---------- Source data

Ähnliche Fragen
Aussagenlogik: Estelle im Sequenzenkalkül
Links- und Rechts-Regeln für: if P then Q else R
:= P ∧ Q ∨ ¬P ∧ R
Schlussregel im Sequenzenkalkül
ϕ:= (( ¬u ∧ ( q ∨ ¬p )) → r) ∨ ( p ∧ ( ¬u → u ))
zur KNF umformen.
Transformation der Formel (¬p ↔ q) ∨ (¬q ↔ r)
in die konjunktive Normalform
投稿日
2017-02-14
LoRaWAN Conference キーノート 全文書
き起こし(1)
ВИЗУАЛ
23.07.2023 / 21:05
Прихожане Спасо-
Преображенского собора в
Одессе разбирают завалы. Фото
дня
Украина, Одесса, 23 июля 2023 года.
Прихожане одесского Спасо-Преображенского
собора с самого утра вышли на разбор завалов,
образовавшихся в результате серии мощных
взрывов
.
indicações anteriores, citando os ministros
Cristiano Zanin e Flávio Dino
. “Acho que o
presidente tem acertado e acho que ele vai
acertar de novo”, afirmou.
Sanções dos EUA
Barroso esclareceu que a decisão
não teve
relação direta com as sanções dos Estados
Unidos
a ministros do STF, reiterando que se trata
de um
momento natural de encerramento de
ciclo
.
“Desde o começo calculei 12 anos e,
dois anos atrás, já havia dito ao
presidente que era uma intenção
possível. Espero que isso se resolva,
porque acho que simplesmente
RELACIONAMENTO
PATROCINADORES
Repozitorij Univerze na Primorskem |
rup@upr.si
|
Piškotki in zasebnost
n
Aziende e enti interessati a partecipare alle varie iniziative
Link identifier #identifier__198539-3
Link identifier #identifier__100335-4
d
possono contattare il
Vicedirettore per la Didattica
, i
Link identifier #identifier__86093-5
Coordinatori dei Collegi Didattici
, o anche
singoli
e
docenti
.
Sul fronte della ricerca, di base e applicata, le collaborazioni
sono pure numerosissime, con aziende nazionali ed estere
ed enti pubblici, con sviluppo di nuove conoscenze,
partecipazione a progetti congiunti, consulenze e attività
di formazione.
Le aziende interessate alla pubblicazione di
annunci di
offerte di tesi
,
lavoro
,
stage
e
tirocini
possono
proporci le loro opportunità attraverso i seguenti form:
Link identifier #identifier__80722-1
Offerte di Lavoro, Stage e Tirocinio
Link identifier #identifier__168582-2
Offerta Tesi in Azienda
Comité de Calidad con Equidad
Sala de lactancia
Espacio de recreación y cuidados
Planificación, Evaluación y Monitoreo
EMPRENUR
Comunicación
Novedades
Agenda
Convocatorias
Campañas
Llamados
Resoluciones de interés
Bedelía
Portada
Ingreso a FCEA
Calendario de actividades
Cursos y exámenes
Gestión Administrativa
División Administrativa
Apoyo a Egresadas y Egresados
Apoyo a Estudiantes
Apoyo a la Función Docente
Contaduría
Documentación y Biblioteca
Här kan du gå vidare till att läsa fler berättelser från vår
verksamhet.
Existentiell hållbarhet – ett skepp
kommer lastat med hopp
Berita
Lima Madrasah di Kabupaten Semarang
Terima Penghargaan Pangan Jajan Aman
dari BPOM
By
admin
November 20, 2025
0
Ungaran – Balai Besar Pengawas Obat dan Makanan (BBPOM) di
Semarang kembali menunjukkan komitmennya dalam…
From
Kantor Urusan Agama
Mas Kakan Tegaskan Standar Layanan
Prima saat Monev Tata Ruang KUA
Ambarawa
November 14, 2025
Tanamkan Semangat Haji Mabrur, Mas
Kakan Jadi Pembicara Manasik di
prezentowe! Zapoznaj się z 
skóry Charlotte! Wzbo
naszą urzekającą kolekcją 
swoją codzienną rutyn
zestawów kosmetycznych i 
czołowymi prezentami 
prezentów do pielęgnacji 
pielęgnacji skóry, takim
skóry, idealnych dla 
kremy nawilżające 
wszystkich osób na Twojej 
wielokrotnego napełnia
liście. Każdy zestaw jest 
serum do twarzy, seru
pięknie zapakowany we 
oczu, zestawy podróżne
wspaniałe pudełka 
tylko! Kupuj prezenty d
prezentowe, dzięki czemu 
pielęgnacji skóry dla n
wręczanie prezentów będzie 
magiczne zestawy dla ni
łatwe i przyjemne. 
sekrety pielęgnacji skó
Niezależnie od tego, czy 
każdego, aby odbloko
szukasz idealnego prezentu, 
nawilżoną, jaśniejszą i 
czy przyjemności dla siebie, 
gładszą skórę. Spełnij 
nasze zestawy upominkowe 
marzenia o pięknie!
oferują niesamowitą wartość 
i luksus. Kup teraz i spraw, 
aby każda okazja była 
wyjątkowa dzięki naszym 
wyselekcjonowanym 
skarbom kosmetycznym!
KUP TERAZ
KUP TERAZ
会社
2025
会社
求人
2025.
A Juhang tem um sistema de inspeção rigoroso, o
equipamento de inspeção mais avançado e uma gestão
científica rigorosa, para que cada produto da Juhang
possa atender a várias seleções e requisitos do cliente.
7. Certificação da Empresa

--------------------

§ Exercise instructions: Nothing in the data may differ; print all of it exactly as written.

§ Completed exercise:
Ähnliche Fragen
Aussagenlogik: Estelle im Sequenzenkalkül
Links- und Rechts-Regeln für: if P then Q else R
:= P ∧ Q ∨ ¬P ∧ R
Schlussregel im Sequenzenkalkül
ϕ:= (( ¬u ∧ ( q ∨ ¬p )) → r) ∨ ( p ∧ ( ¬u → u ))
zur KNF umformen.
Transformation der Formel (¬p ↔ q) ∨ (¬q ↔ r)
in die konjunktive Normalform
投稿日
2017-02-14
LoRaWAN Conference キーノート 全文書
き起こし(1)
ВИЗУАЛ
23.07.2023 / 21:05
Прихожане Спасо-
Преображенского собора в
Одессе разбирают завалы. Фото
дня
Украина, Одесса, 23 июля 2023 года.
Прихожане одесского Спасо-Преображенского
собора с самого утра вышли на разбор завалов,
образовавшихся в результате серии мощных
взрывов
.
indicações anteriores, citando os ministros
Cristiano Zanin e Flávio Dino
. “Acho que o
presidente tem acertado e acho que ele vai
acertar de novo”, afirmou.
Sanções dos EUA
Barroso esclareceu que a decisão
não teve
relação direta com as sanções dos Estados
Unidos
a ministros do STF, reiterando que se trata
de um
momento natural de encerramento de
ciclo
.
“Desde o começo calculei 12 anos e,
dois anos atrás, já havia dito ao
presidente que era uma intenção
possível. Espero que isso se resolva,
porque acho que simplesmente
RELACIONAMENTO
PATROCINADORES
Repozitorij Univerze na Primorskem |
rup@upr.si
|
Piškotki in zasebnost
n
Aziende e enti interessati a partecipare alle varie iniziative
Link identifier #identifier__198539-3
Link identifier #identifier__100335-4
d
possono contattare il
Vicedirettore per la Didattica
, i
Link identifier #identifier__86093-5
Coordinatori dei Collegi Didattici
, o anche
singoli
e
docenti
.
Sul fronte della ricerca, di base e applicata, le collaborazioni
sono pure numerosissime, con aziende nazionali ed estere
ed enti pubblici, con sviluppo di nuove conoscenze,
partecipazione a progetti congiunti, consulenze e attività
di formazione.
Le aziende interessate alla pubblicazione di
annunci di
offerte di tesi
,
lavoro
,
stage
e
tirocini
possono
proporci le loro opportunità attraverso i seguenti form:
Link identifier #identifier__80722-1
Offerte di Lavoro, Stage e Tirocinio
Link identifier #identifier__168582-2
Offerta Tesi in Azienda
Comité de Calidad con Equidad
Sala de lactancia
Espacio de recreación y cuidados
Planificación, Evaluación y Monitoreo
EMPRENUR
Comunicación
Novedades
Agenda
Convocatorias
Campañas
Llamados
Resoluciones de interés
Bedelía
Portada
Ingreso a FCEA
Calendario de actividades
Cursos y exámenes
Gestión Administrativa
División Administrativa
Apoyo a Egresadas y Egresados
Apoyo a Estudiantes
Apoyo a la Función Docente
Contaduría
Documentación y Biblioteca
Här kan du gå vidare till att läsa fler berättelser från vår
verksamhet.
Existentiell hållbarhet – ett skepp
kommer lastat med hopp
Berita
Lima Madrasah di Kabupaten Semarang
Terima Penghargaan Pangan Jajan Aman
dari BPOM
By
admin
November 20, 2025
0
Ungaran – Balai Besar Pengawas Obat dan Makanan (BBPOM) di
Semarang kembali menunjukkan komitmennya dalam…
From
Kantor Urusan Agama
Mas Kakan Tegaskan Standar Layanan
Prima saat Monev Tata Ruang KUA
Ambarawa
November 14, 2025
Tanamkan Semangat Haji Mabrur, Mas
Kakan Jadi Pembicara Manasik di
prezentowe! Zapoznaj się z 
skóry Charlotte! Wzbo
naszą urzekającą kolekcją 
swoją codzienną rutyn
zestawów kosmetycznych i 
czołowymi prezentami 
prezentów do pielęgnacji 
pielęgnacji skóry, takim
skóry, idealnych dla 
kremy nawilżające 
wszystkich osób na Twojej 
wielokrotnego napełnia
liście. Każdy zestaw jest 
serum do twarzy, seru
pięknie zapakowany we 
oczu, zestawy podróżne
wspaniałe pudełka 
tylko! Kupuj prezenty d
prezentowe, dzięki czemu 
pielęgnacji skóry dla n
wręczanie prezentów będzie 
magiczne zestawy dla ni
łatwe i przyjemne. 
sekrety pielęgnacji skó
Niezależnie od tego, czy 
każdego, aby odbloko
szukasz idealnego prezentu, 
nawilżoną, jaśniejszą i 
czy przyjemności dla siebie, 
gładszą skórę. Spełnij 
nasze zestawy upominkowe 
marzenia o pięknie!
oferują niesamowitą wartość 
i luksus. Kup teraz i spraw, 
aby każda okazja była 
wyjątkowa dzięki naszym 
wyselekcjonowanym 
skarbom kosmetycznym!
KUP TERAZ
KUP TERAZ
会社
2025
会社
求人
2025.
A Juhang tem um sistema de inspeção rigoroso, o
equipamento de inspeção mais avançado e uma gestão
científica rigorosa, para que cada produto da Juhang
possa atender a várias seleções e requisitos do cliente.
7. Certificação da Empresa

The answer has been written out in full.